The aim is to demonstrate high-quality standards among conveyancers and improve lender and consumer confidence in the integrity of services provided by the profession.
Firms qualifying for the scheme will need to comply with higher standards covering the competence and probity of staff, the financial standing of the firm, supervision of staff and administrative processes.
Lenders will continue to control membership of the individual panels.
In its latest issue of News & Views, the CML says if the new scheme is seen as robust by lenders, many are likely to require CQS accreditation as a minimum condition for panel membership.
But it says: “We are continuing to emphasise that The Law Society needs to ensure that the scheme has sufficient resources and rigour to ensure it is credible to lenders.
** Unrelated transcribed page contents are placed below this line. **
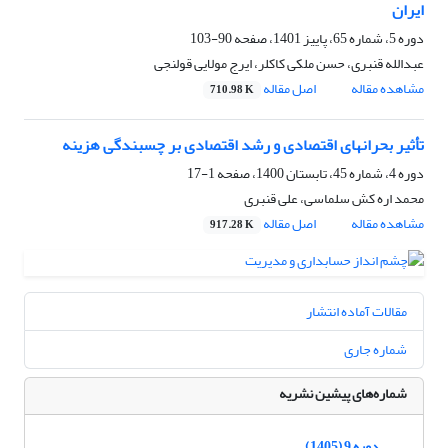
ایران
دوره 5، شماره 65، پاییز 1401، صفحه
90-103
عبدالله قنبری، حسن ملکی کاکلر، ایرج مولایی قولنجی
مشاهده مقاله
اصل مقاله
710.98 K
تأثیر بحرانهای اقتصادی و رشد اقتصادی بر چسبندگی هزینه
دوره 4، شماره 45، تابستان 1400، صفحه
1-17
محمد اره کش سلماسی، علی قنبری
مشاهده مقاله
اصل مقاله
917.28 K
مقالات آماده انتشار
شماره جاری
شماره‌های پیشین نشریه
دوره 9 (1405)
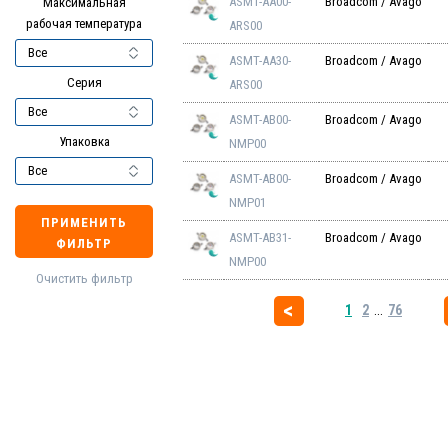
ASMT-AA00-
Broadcom / Avago
Максимальная
рабочая температура
ARS00
ASMT-AA30-
Broadcom / Avago
Серия
ARS00
ASMT-AB00-
Broadcom / Avago
Упаковка
NMP00
ASMT-AB00-
Broadcom / Avago
NMP01
ПРИМЕНИТЬ
ASMT-AB31-
Broadcom / Avago
ФИЛЬТР
NMP00
Очистить фильтр
1
2
...
76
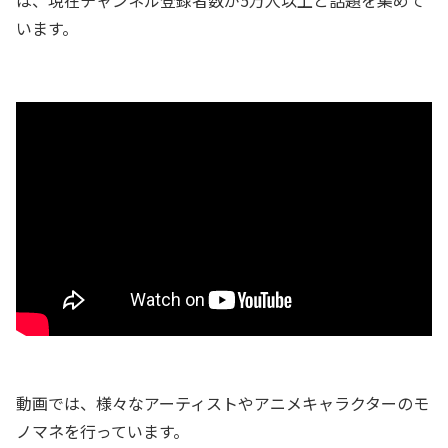
は、現在チャンネル登録者数が5万人以上と話題を集めて
います。
動画では、様々なアーティストやアニメキャラクターのモ
ノマネを行っています。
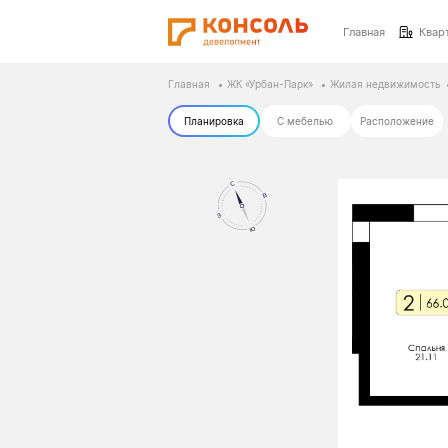
Главная
Квар
Главная
ЖК «Урбан-Парк»
Жилая недвижимость
Планировка
С мебелью
Расположение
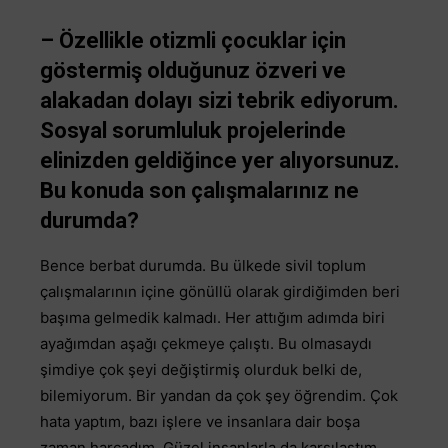
– Özellikle otizmli çocuklar için
göstermiş olduğunuz özveri ve
alakadan dolayı sizi tebrik ediyorum.
Sosyal sorumluluk projelerinde
elinizden geldiğince yer alıyorsunuz.
Bu konuda son çalışmalarınız ne
durumda?
Bence berbat durumda. Bu ülkede sivil toplum
çalışmalarının içine gönüllü olarak girdiğimden beri
başıma gelmedik kalmadı. Her attığım adımda biri
ayağımdan aşağı çekmeye çalıştı. Bu olmasaydı
şimdiye çok şeyi değiştirmiş olurduk belki de,
bilemiyorum. Bir yandan da çok şey öğrendim. Çok
hata yaptım, bazı işlere ve insanlara dair boşa
zaman harcadım. Güzel insanlarla da karşılaştım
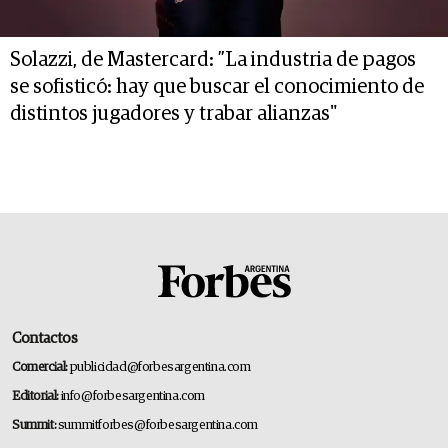
Solazzi, de Mastercard: ”La industria de pagos
se sofisticó: hay que buscar el conocimiento de
distintos jugadores y trabar alianzas"
Contactos
Comercial:
publicidad@forbesargentina.com
Editorial:
info@forbesargentina.com
Summit:
summitforbes@forbesargentina.com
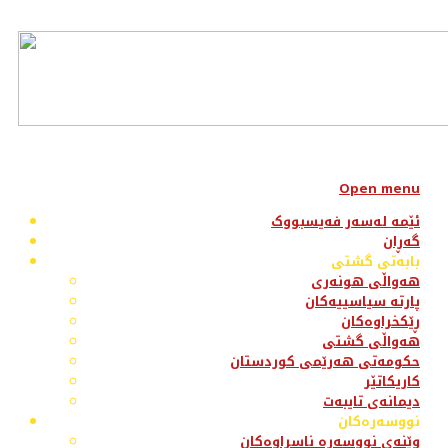
Open menu
ئێمە لەسەر فەیسبووک
گەڕان
بابەتی گشتی
هەواڵی هونەری
پارتە سیاسییەکان
ڕێکخراوەکان
هەواڵی گشتی
حکومەتی هەرێمی کوردستان
کاریکاتێر
دیمانەی تایبەت
نووسەرەکان
وێنەی نووسەرە ناسراوەکان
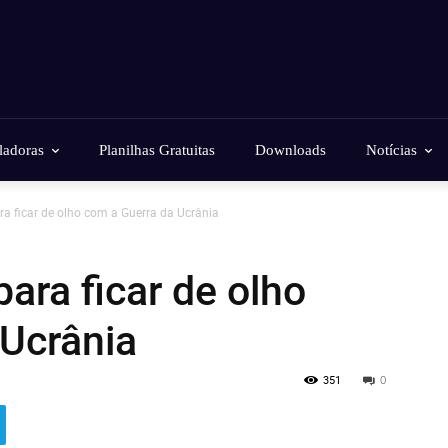
ladoras
Planilhas Gratuitas
Downloads
Notícias
ra ficar de olho com a Guerra da Ucrânia
ara ficar de olho
 Ucrânia
351
0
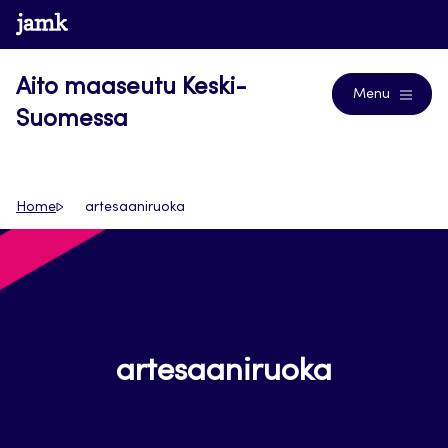
Siirry
www.jamk.fi
Journals
suoraan
sisältöön
Aito maaseutu Keski-
Menu
Suomessa
Home
artesaaniruoka
artesaaniruoka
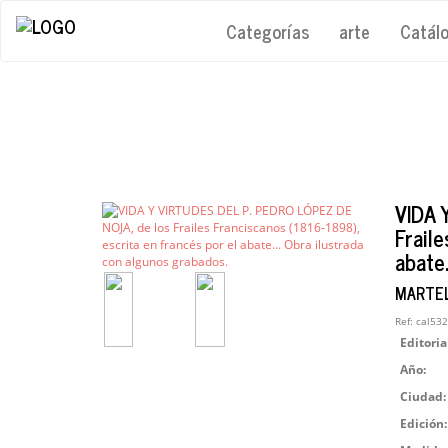
Categorías
arte
Catál
VIDA 
Fraile
abate.
MARTELLI
Ref:
cal532
Editoria
Año:
Ciudad:
Edición:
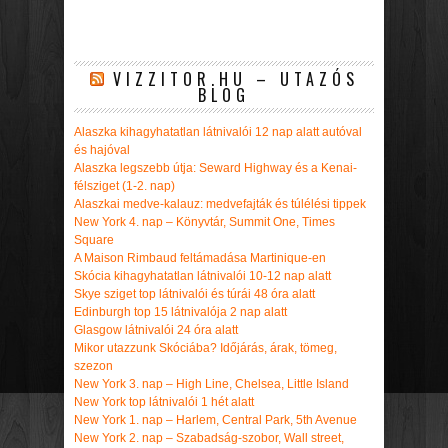
VIZZITOR.HU – UTAZÓS
BLOG
Alaszka kihagyhatatlan látnivalói 12 nap alatt autóval
és hajóval
Alaszka legszebb útja: Seward Highway és a Kenai-
félsziget (1-2. nap)
Alaszkai medve-kalauz: medvefajták és túlélési tippek
New York 4. nap – Könyvtár, Summit One, Times
Square
A Maison Rimbaud feltámadása Martinique-en
Skócia kihagyhatatlan látnivalói 10-12 nap alatt
Skye sziget top látnivalói és túrái 48 óra alatt
Edinburgh top 15 látnivalója 2 nap alatt
Glasgow látnivalói 24 óra alatt
Mikor utazzunk Skóciába? Időjárás, árak, tömeg,
szezon
New York 3. nap – High Line, Chelsea, Little Island
New York top látnivalói 1 hét alatt
New York 1. nap – Harlem, Central Park, 5th Avenue
New York 2. nap – Szabadság-szobor, Wall street,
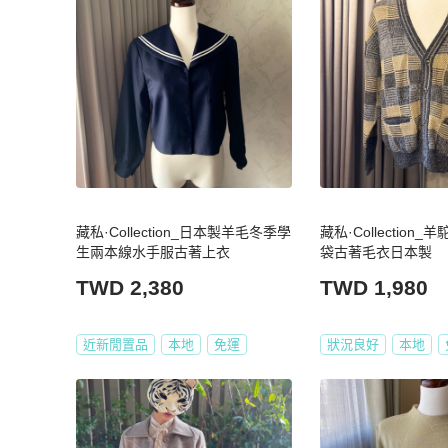
藏私·Collection_日本製羊毛冬季學
藏私·Collection
生兩本線水手服古著上衣
袋古著毛衣日本製
TWD 2,380
TWD 1,980
近新閒置品
本地
免運
狀況良好
本地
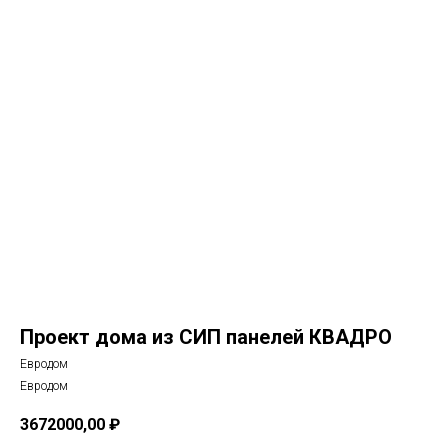
Проект дома из СИП панелей КВАДРО
Евродом
Евродом
3672000,00
₽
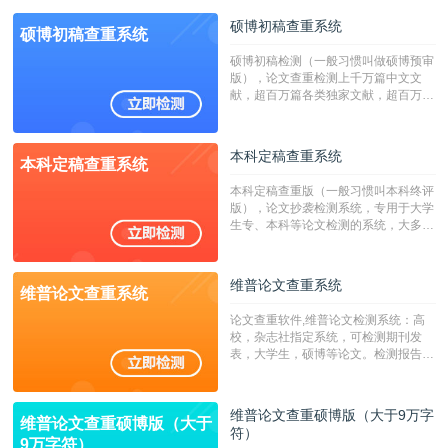
硕博初稿查重系统
硕博初稿查重系统
硕博初稿检测（一般习惯叫做硕博预审
版），论文查重检测上千万篇中文文
献，超百万篇各类独家文献，超百万港
澳台地区学术文献过千万篇英文文献资
源，数亿个中英文互联网资源是全国高
校用来检测硕博论文的系统，检测范围
本科定稿查重系统
本科定稿查重系统
广，数据来源真实，检测算法合理!本
系统含有（学术库与源码库）。（限制
本科定稿查重版（一般习惯叫本科终评
字符数30万）
版），论文抄袭检测系统，专用于大学
生专、本科等论文检测的系统，大多数
专、本科院校使用此检测系统。（限制
字符数6万）
维普论文查重系统
维普论文查重系统
论文查重软件,维普论文检测系统：高
校，杂志社指定系统，可检测期刊发
表，大学生，硕博等论文。检测报告支
持PDF、网页格式，性价比高！--不支
持指定院校！！！
维普论文查重硕博版（大于9万字
维普论文查重硕博版（大于
符）
9万字符）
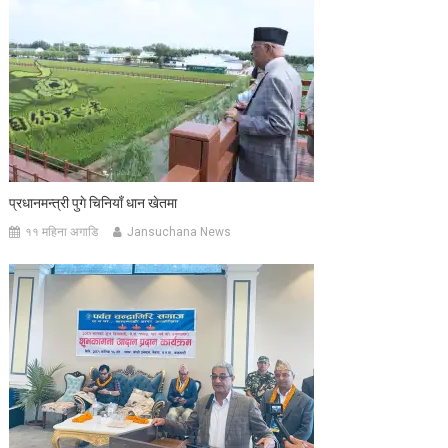
प्रधानमन्त्री पुगे चिनियाँ धान खेतमा
११ महिना अगाडि
Jansuchana News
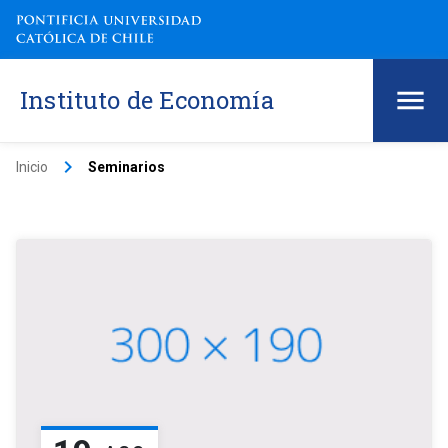
Instituto de Economía
keyboard_arrow_right
Inicio
Seminarios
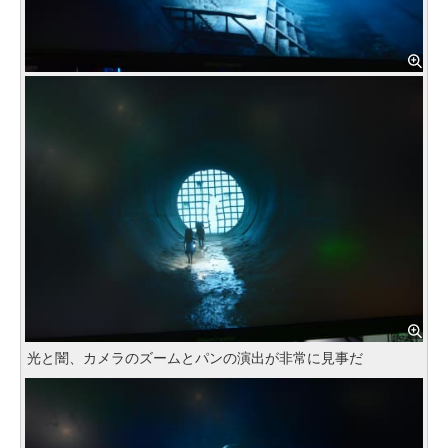
光と闇、カメラのズームとパンの演出が非常に見事だ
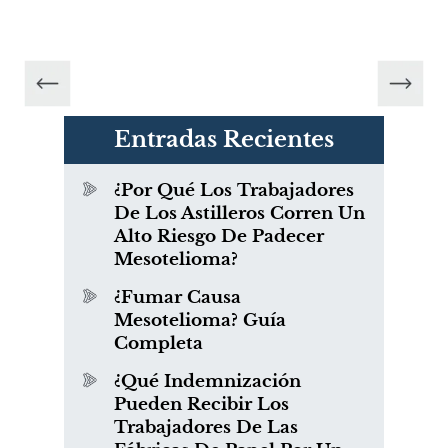
Entradas Recientes
¿Por Qué Los Trabajadores
De Los Astilleros Corren Un
Alto Riesgo De Padecer
Mesotelioma?
¿Fumar Causa
Mesotelioma? Guía
Completa
¿Qué Indemnización
Pueden Recibir Los
Trabajadores De Las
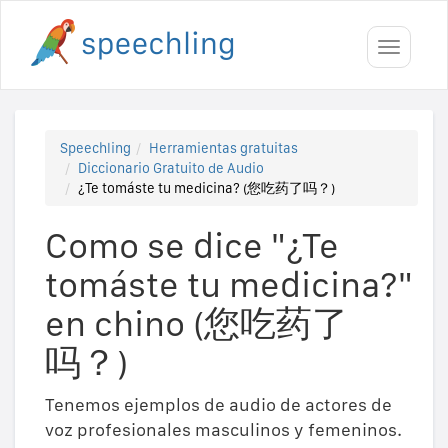
Toggle
navigati
Speechling
Herramientas gratuitas
Diccionario Gratuito de Audio
¿Te tomáste tu medicina? (您吃药了吗？)
Como se dice "¿Te
tomáste tu medicina?"
en chino (您吃药了
吗？)
Tenemos ejemplos de audio de actores de
voz profesionales masculinos y femeninos.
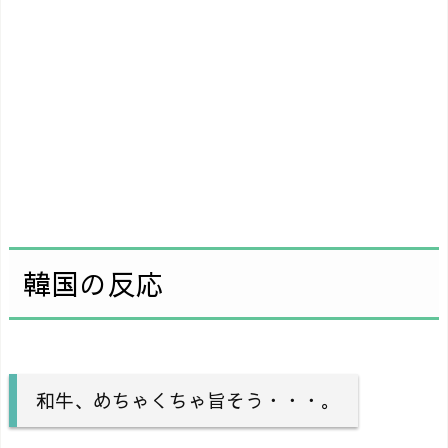
韓国の反応
和牛、めちゃくちゃ旨そう・・・。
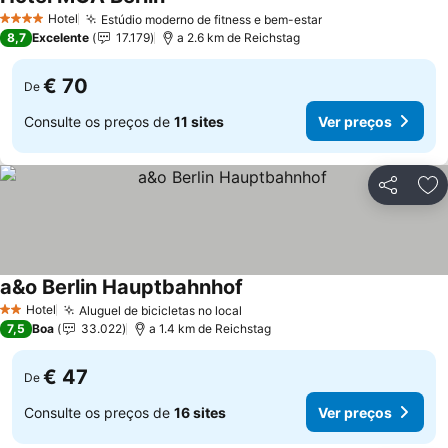
Ver preços
Hotel
Estúdio moderno de fitness e bem-estar
Ver preços
4 Estrelas
8,7
Excelente
17.179
a 2.6 km de Reichstag
€ 70
De
Consulte os preços de
11 sites
Ver preços
Partilhar
Ad
a&o Berlin Hauptbahnhof
Ver preços
Hotel
Aluguel de bicicletas no local
Ver preços
2 Estrelas
7,5
Boa
33.022
a 1.4 km de Reichstag
€ 47
De
Consulte os preços de
16 sites
Ver preços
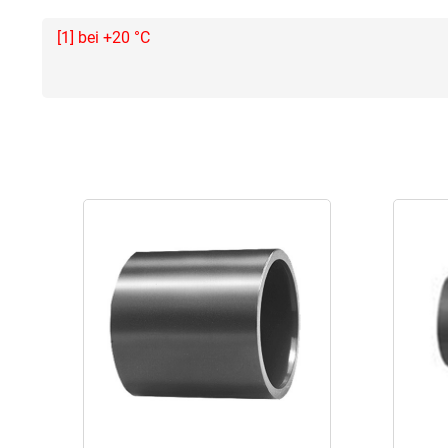
[1] bei +20 °C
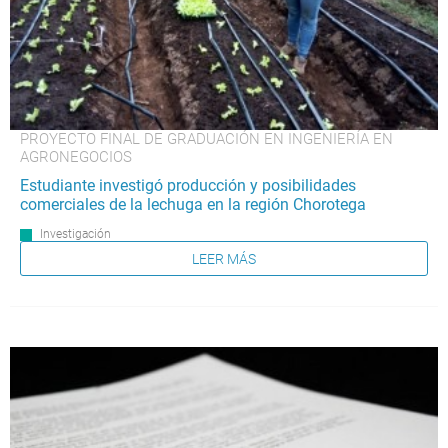
PROYECTO FINAL DE GRADUACIÓN EN INGENIERÍA EN
AGRONEGOCIOS
Estudiante investigó producción y posibilidades
comerciales de la lechuga en la región Chorotega
Investigación
LEER MÁS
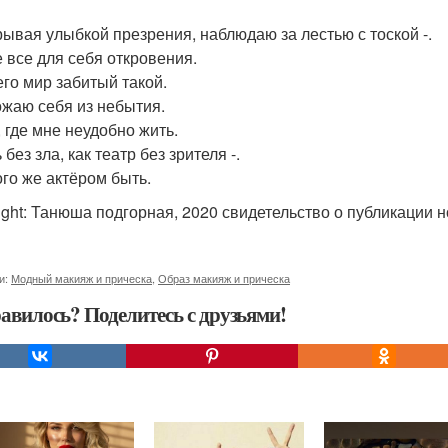
рывая улыбкой презрения, наблюдаю за лестью с тоской -.
 все для себя откровения.
его мир забитый такой.
жаю себя из небытия.
, где мне неудобно жить.
без зла, как театр без зрителя -.
ого же актёром быть.
ight: Танюша подгорная, 2020 свидетельство о публикации 
и:
Модный макияж и прическа
,
Образ макияж и прическа
авилось? Поделитесь с друзьями!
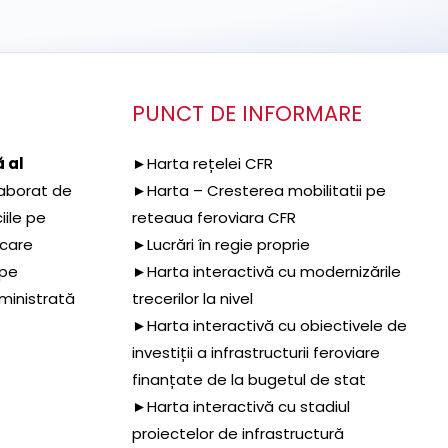
PUNCT DE INFORMARE
 al
►Harta rețelei CFR
aborat de
►Harta – Cresterea mobilitatii pe
iile pe
reteaua feroviara CFR
 care
►Lucrări în regie proprie
 pe
►Harta interactivă cu modernizările
dministrată
trecerilor la nivel
►Harta interactivă cu obiectivele de
investiții a infrastructurii feroviare
finanțate de la bugetul de stat
►Harta interactivă cu stadiul
proiectelor de infrastructură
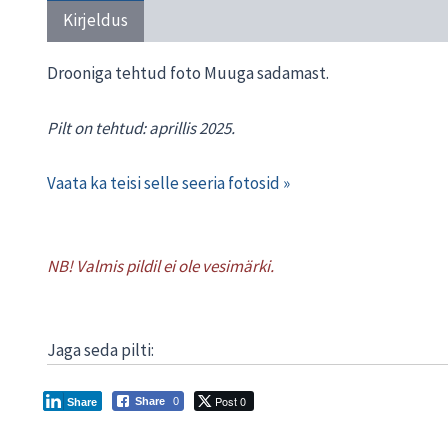
Kirjeldus
Transport ja tarneaeg
Materjal
Drooniga tehtud foto Muuga sadamast.
Pilt on tehtud: aprillis 2025.
Vaata ka teisi selle seeria fotosid »
NB! Valmis pildil ei ole vesimärki.
Jaga seda pilti:
Post 0
Share
0
Share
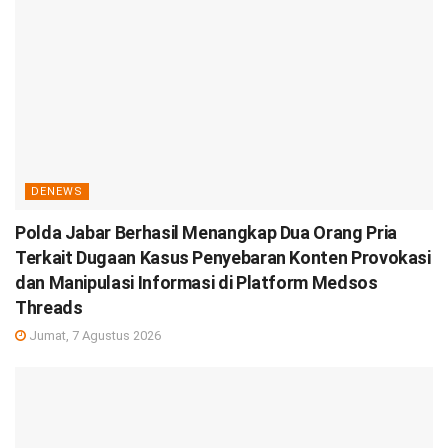
DENEWS
Polda Jabar Berhasil Menangkap Dua Orang Pria
Terkait Dugaan Kasus Penyebaran Konten Provokasi
dan Manipulasi Informasi di Platform Medsos
Threads
Jumat, 7 Agustus 2026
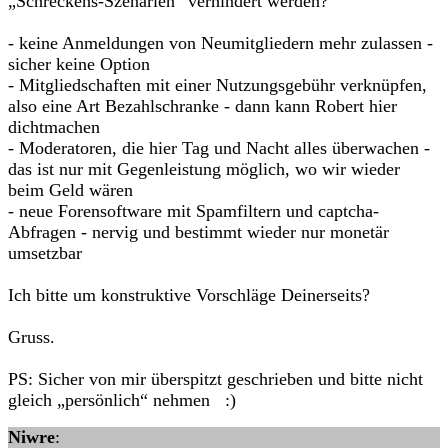
„Schreckens-Szenarien“ verhindert werden?
- keine Anmeldungen von Neumitgliedern mehr zulassen -
sicher keine Option
- Mitgliedschaften mit einer Nutzungsgebühr verknüpfen,
also eine Art Bezahlschranke - dann kann Robert hier
dichtmachen
- Moderatoren, die hier Tag und Nacht alles überwachen -
das ist nur mit Gegenleistung möglich, wo wir wieder
beim Geld wären
- neue Forensoftware mit Spamfiltern und captcha-
Abfragen - nervig und bestimmt wieder nur monetär
umsetzbar
Ich bitte um konstruktive Vorschläge Deinerseits?
Gruss.
PS: Sicher von mir überspitzt geschrieben und bitte nicht
gleich „persönlich“ nehmen :)
Niwre
:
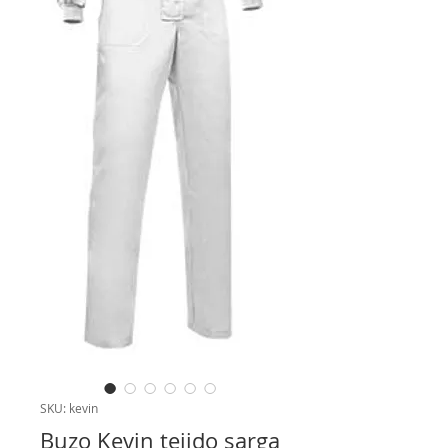
SKU: kevin
Buzo Kevin tejido sarga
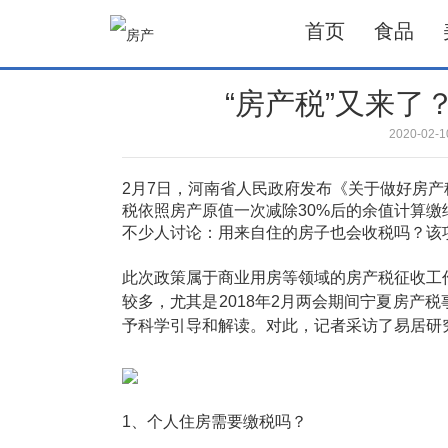
首页
食品
“房产税”又来了
2020-02
2月7日，河南省人民政府发布《关于做好房
税依照房产原值一次减除30%后的余值计算
不少人讨论：用来自住的房子也会收税吗？该
此次政策属于商业用房等领域的房产税征收工
较多，尤其是2018年2月两会期间宁夏房产
予科学引导和解读。对此，记者采访了易居研
1、个人住房需要缴税吗？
“It is not simply a matter of ensuring records are up-to-date, but also of acting to prevent entry to the CQS to uphold standards and to ensure removal of accreditation when problems are identified in future.”
Also underway is a review by the Solicitors Regulation Authority on professional indemnity insurance.
The SRA is reviewing arrangements for professional indemnity insurance and compensation should a solicitor stop practising as a result of negligence or fraud.
Although the review is still in its early stages, there have been indications that the regulatory minimum standards may be changed and potentially will not include cover for lenders as commercial clients.
That would leave solicitors free to choose whether or not to take out separate PII covering potential losses by lenders.
The CML says: “In reality, we would expect lenders to require effective professional indemnity insurance if they are to keep a conveyancing firm on their panel.
“Lenders will therefore demand greater transparency about firms’ insurance arrangements and will be more active in supervising and monitoring their activity to ensure professional indemnity insurance will be sufficient to cover lenders’ risks.”
The SRA is planning to publish a paper in December, with a three-month consultation exercise. This has the potential to restructure conveyancing arrangements in England and Wales.
The trade body says the responsibilities of solicitors for holding, releasing and transferring funds leaves lenders exposed to the risk of fraud by unscrupulous practitioners who collect the mortgage monies but do not pass them on.
In says: “Introducing an alternative method of transferring funds between banks could reduce exposure to this risk and safeguard firms from losses. But it would require fundamental changes to the conveyancing process. We are investigating the possibility for greater use of electronic transfers between financial institutions.”